SUPPLIED PASSAGE —
Saturday, February 13, 2010

Beast-Men, Boss Levels and the Impenetrable

Here's a weird one. I don't know if it's describing Gollum or a super-villain, Caliban or Rorschach. (Actually, I'm sure it's none of the above, but I'd love to pretend Elizabeth Bishop was a comic book geek in her spare time, importing the new FF title with the Kirby cover from NYC to South America.)




The Man-Moth
Elizabeth Bishop

          Here, above,
cracks in the buldings are filled with battered moonlight.
The whole shadow of Man is only as big as his hat.
It lies at his feet like a circle for a doll to stand on,
and he makes an inverted pin, the point magnetized to the moon.
He does not see the moon; he observes only her vast properties,
feeling the queer light on his hands, neither warm nor cold,
of a temperature impossible to records in thermometers.


          But when the Man-Moth
pays his rare, although occasional, visits to the surface,
the moon looks rather different to him. He emerges
from an opening under the edge of one of the sidewalks
and nervously begins to scale the faces of the buildings.
He thinks the moon is a small hole at the top of the sky,
proving the sky quite useless for protection.
He trembles, but must investigate as high as he can climb.

MATERIAL SUPPLIED —
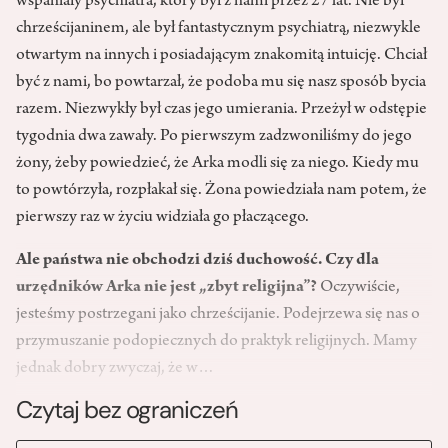
wspaniały psychiatra, który był z nami przez 27 lat. Nie był
chrześcijaninem, ale był fantastycznym psychiatrą, niezwykle
otwartym na innych i posiadającym znakomitą intuicję. Chciał
być z nami, bo powtarzał, że podoba mu się nasz sposób bycia
razem. Niezwykły był czas jego umierania. Przeżył w odstępie
tygodnia dwa zawały. Po pierwszym zadzwoniliśmy do jego
żony, żeby powiedzieć, że Arka modli się za niego. Kiedy mu
to powtórzyła, rozpłakał się. Żona powiedziała nam potem, że
pierwszy raz w życiu widziała go płaczącego.
Ale państwa nie obchodzi dziś duchowość. Czy dla
urzędników Arka nie jest „zbyt religijna”?
Oczywiście,
jesteśmy postrzegani jako chrześcijanie. Podejrzewa się nas o
przymuszanie podopiecznych do praktyk religijnych. Mamy
jednak dobry zwyczaj, że w…
Czytaj bez ograniczeń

GOAL OF THE EXERCISE —
Using the blog post on "The Man-Moth," say whether each statement agrees with it: (a) the Man-Moth comes up to the surface often; (b) the Man-Moth thinks the moon is a small hole at the top of the sky; (c) the blog writer is sure the poem describes Gollum. Answer yes or no for each and quote the words that settle it. None of the material is needed here.

ANSWER TO THIS TASK —
(a) No: "pays his rare, although occasional, visits to the surface"
(b) Yes: "He thinks the moon is a small hole at the top of the sky"
(c) No: "Actually, I'm sure it's none of the above"